** THE DATA follows **

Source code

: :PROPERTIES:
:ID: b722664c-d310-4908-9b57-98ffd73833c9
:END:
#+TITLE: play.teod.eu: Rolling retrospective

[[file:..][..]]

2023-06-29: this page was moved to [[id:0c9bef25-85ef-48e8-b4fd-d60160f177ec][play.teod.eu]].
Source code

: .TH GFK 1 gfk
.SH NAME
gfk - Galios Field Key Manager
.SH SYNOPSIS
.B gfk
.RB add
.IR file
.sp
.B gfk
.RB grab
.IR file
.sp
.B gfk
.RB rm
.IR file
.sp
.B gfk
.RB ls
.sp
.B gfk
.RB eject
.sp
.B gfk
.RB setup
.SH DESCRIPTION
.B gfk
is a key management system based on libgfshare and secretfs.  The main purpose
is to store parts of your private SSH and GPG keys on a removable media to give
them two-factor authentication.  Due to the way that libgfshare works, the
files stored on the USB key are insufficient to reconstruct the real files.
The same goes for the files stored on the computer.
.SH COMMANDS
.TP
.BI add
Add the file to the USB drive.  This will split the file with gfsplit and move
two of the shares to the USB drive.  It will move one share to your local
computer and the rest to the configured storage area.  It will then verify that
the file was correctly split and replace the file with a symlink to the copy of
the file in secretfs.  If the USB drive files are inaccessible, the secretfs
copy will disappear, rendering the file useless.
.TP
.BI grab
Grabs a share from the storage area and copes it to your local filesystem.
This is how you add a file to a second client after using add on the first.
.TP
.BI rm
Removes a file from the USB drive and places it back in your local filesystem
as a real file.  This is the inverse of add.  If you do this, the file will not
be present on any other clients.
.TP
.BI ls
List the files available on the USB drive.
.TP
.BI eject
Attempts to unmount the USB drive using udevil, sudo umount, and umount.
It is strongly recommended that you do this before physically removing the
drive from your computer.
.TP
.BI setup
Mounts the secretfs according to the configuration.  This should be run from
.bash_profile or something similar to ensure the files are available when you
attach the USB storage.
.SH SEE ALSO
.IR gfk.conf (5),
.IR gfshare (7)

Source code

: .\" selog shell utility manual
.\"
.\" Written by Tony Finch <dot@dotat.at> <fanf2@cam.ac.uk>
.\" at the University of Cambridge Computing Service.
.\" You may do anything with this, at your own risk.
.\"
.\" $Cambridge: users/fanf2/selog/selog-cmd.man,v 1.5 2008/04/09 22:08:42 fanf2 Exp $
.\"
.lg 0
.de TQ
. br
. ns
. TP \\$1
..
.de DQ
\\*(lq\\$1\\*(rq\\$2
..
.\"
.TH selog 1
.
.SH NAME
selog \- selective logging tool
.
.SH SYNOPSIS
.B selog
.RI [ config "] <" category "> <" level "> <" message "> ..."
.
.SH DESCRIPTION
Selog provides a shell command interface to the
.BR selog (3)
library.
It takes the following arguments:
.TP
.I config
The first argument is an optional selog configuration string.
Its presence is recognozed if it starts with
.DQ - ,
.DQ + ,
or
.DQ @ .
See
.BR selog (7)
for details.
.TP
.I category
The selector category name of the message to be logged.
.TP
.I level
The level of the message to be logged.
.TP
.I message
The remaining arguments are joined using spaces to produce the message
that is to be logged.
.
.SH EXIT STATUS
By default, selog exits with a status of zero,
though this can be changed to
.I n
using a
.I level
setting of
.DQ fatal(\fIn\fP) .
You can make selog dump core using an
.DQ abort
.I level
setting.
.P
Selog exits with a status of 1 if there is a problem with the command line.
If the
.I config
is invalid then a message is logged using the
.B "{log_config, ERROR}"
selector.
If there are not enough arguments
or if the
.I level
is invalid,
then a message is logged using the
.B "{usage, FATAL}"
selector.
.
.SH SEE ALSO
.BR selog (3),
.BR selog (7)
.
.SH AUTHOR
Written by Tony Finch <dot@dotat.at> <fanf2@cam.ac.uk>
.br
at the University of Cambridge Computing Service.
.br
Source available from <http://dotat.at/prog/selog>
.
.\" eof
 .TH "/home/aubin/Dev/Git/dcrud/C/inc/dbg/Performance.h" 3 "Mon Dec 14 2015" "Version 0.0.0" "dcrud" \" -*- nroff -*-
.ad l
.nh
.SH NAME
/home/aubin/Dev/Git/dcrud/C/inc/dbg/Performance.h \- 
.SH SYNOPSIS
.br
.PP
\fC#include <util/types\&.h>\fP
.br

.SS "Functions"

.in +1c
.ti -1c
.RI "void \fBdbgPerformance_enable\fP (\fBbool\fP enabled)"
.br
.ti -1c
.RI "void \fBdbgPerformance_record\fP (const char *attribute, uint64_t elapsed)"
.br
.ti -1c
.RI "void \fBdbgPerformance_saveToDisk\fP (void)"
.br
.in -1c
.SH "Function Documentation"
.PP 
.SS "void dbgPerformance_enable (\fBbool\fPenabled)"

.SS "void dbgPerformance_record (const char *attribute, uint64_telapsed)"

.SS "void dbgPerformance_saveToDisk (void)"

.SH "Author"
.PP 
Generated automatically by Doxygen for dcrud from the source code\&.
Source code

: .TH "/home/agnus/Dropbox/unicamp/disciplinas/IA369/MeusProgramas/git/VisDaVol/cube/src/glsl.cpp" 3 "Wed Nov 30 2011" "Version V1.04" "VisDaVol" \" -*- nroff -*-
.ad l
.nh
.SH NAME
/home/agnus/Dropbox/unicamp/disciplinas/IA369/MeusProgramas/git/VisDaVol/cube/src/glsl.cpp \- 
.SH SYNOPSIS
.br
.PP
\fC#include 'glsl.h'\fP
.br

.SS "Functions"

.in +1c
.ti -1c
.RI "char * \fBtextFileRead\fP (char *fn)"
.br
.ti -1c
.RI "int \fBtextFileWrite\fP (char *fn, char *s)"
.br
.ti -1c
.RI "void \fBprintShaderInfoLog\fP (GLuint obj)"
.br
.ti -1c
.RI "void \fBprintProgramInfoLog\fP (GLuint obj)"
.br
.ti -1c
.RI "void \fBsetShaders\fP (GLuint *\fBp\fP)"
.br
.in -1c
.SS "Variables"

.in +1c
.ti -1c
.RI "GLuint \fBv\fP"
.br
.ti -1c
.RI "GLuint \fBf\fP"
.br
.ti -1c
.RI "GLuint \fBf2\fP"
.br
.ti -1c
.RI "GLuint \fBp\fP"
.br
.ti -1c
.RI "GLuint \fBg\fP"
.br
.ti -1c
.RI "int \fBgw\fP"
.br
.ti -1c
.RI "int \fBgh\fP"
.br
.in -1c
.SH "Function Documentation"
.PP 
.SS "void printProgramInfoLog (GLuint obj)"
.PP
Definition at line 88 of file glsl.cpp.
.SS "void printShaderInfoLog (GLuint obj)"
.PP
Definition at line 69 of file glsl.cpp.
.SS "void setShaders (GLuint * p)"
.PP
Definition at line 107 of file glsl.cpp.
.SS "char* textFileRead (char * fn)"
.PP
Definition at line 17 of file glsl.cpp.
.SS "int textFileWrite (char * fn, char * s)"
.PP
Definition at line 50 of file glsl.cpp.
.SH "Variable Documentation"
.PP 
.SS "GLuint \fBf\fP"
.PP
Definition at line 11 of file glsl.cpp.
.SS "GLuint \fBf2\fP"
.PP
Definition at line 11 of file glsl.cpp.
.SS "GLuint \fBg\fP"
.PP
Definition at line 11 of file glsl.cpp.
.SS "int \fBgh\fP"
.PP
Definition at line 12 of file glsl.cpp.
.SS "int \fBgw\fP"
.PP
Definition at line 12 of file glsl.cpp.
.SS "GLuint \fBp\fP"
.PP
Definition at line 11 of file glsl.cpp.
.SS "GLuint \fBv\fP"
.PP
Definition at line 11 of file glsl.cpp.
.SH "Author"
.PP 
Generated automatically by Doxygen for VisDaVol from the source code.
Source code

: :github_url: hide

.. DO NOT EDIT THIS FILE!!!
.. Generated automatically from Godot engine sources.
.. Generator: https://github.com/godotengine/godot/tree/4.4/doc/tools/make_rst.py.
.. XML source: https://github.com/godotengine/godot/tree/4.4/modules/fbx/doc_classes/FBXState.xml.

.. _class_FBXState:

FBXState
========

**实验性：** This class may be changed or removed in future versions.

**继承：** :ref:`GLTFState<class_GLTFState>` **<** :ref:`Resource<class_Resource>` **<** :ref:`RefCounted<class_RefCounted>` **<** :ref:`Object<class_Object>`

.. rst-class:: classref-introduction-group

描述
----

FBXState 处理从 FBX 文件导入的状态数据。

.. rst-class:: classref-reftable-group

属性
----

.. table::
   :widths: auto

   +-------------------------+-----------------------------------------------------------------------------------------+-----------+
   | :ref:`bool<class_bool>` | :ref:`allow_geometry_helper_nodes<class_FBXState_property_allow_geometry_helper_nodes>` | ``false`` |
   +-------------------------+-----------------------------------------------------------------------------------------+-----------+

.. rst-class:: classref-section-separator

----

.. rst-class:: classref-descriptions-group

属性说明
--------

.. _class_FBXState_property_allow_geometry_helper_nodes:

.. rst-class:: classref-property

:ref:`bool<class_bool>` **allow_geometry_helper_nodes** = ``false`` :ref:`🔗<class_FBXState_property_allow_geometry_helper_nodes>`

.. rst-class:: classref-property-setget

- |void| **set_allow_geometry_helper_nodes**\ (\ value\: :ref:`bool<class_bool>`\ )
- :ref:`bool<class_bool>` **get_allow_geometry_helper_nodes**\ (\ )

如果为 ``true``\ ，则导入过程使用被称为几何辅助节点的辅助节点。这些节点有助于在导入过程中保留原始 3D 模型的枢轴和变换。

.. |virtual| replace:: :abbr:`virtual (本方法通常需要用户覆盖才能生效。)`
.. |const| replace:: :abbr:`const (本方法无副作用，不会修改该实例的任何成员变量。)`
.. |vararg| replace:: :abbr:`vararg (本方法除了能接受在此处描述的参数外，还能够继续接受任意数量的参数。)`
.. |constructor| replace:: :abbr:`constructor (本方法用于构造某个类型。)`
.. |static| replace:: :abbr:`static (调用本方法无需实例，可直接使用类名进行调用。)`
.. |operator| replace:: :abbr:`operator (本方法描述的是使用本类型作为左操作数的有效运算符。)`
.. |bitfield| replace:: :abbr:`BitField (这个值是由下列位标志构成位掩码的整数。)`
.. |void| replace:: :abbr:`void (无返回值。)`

** End of THE DATA **

For the records above, state how many lines contain "fBbool", and nothing more.

RESPONSE TO THE TASK
2